Within the material, how many of the lines include the word "Conductivity"? State only that number.

§ Information supplied
══════════════════════════════
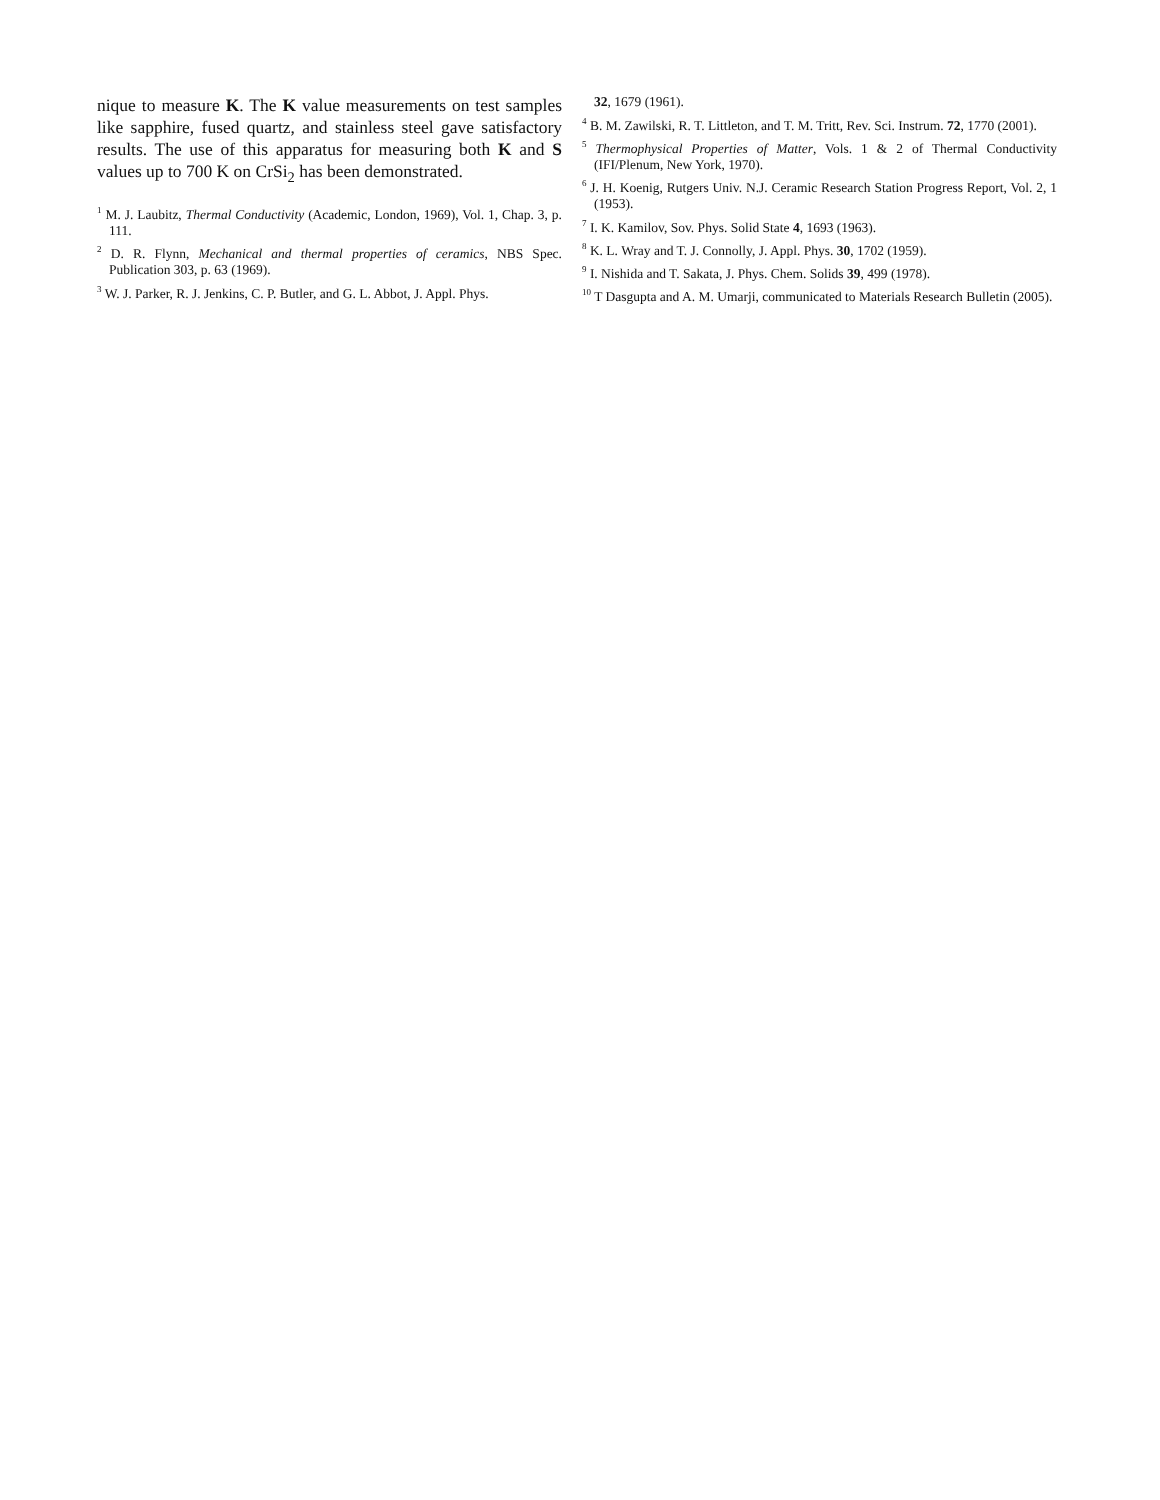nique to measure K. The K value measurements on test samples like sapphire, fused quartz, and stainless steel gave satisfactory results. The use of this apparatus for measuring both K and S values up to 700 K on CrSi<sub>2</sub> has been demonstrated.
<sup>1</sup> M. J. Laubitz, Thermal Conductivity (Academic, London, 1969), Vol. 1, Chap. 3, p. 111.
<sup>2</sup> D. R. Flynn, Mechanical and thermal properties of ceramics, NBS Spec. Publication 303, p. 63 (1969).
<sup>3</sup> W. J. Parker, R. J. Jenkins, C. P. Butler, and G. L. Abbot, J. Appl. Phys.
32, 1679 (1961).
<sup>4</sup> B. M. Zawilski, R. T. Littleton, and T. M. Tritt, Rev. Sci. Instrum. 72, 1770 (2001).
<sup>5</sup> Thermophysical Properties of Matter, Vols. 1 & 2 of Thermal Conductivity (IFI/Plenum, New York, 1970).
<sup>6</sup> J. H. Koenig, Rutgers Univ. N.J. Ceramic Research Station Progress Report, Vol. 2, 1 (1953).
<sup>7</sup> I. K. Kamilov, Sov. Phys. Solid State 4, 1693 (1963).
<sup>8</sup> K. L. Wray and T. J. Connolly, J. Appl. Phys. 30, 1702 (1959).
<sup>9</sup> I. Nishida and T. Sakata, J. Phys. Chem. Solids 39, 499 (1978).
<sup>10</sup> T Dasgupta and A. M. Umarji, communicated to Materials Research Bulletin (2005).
══════════════════════════════
§ Problem solution
2